Bett grinned at his captive. They were hidden from sight and from hearing both at the bottom of one of the silos of the bay side of the quarry that lay almost midway between Mousehole and Newlyn. Apparently they still used these old silos to ship the stone
out to Germany and the like. But they didn’t use them at night; they certainly weren’t using them tonight. Bett had made sure of that.
And all he needed it for was the one night.
He’d tied the old man to a chair that he’d brought along for that purpose and now it was just the two of them, here on the edge. Walking the thin line.
“It’s you and me, old man,” he said.
He’d tried to impose his will on his captive, without success. He had to give the old man credit. Tom Little proved to have far more resistance to Bett’s mesmerizing than Bett had ever imagined he would. But it didn’t matter. It would just take a little longer, that was all.
And they had all night.
“Be a shame if I got hold of that cute little granddaughter of yours,” Bett said. “She already likes me—I can tell. Thinks I’m her step up to the big time.”
“You . . . you’re the reporter?”
Bett laughed. “In the flesh. To tell you the truth, I was hoping to grab her instead of you. I figure she’d squeal quicker and I do like to hear them squeal.”
The Gaffer spat at him, but that only made Bett laugh louder.

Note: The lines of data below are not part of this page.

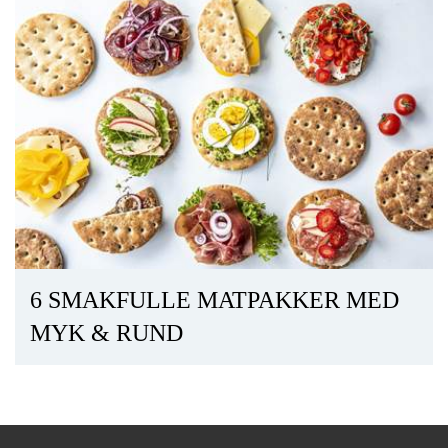
6 SMAKFULLE MATPAKKER MED
MYK & RUND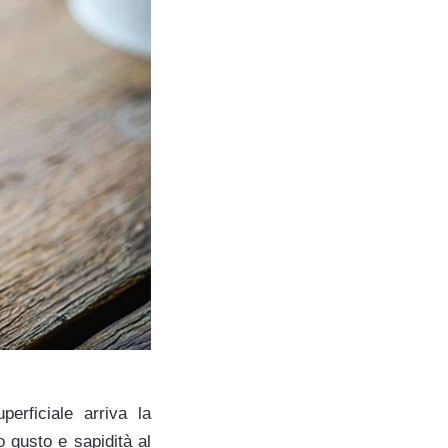
erficiale arriva la
 gusto e sapidità al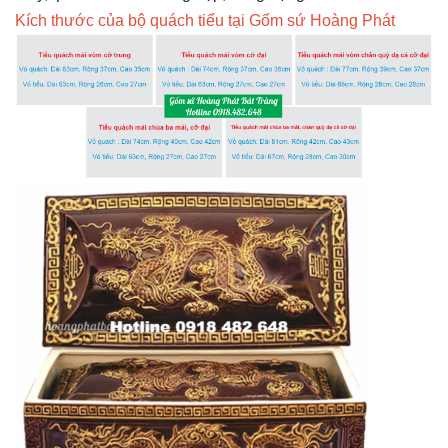
Kích thước của bộ quách tiểu tại Gốm sứ Hoàng Phát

“Now here’s the game,” Bett said. “We’re going to make one more call to your sweet little granddaughter. She comes across with the goods, we’re all going to leave this place as friends. But if she doesn’t. . .”
He patted one of the three jerricans of gasoline that he had sitting beside him on the loose stones.
“If she doesn’t, you and I are going to have ourselves a weenie roast, old man.”
“You—”
“And then I’ll still go after her.”
“If I—”
“Yeah, yeah. If you were free. If I faced you like a man. Grow up, you old jerk. That’s not the way the game goes. Uh-uh,” he added as the Gaffer opened his mouth again. “Time to make our little phone call.”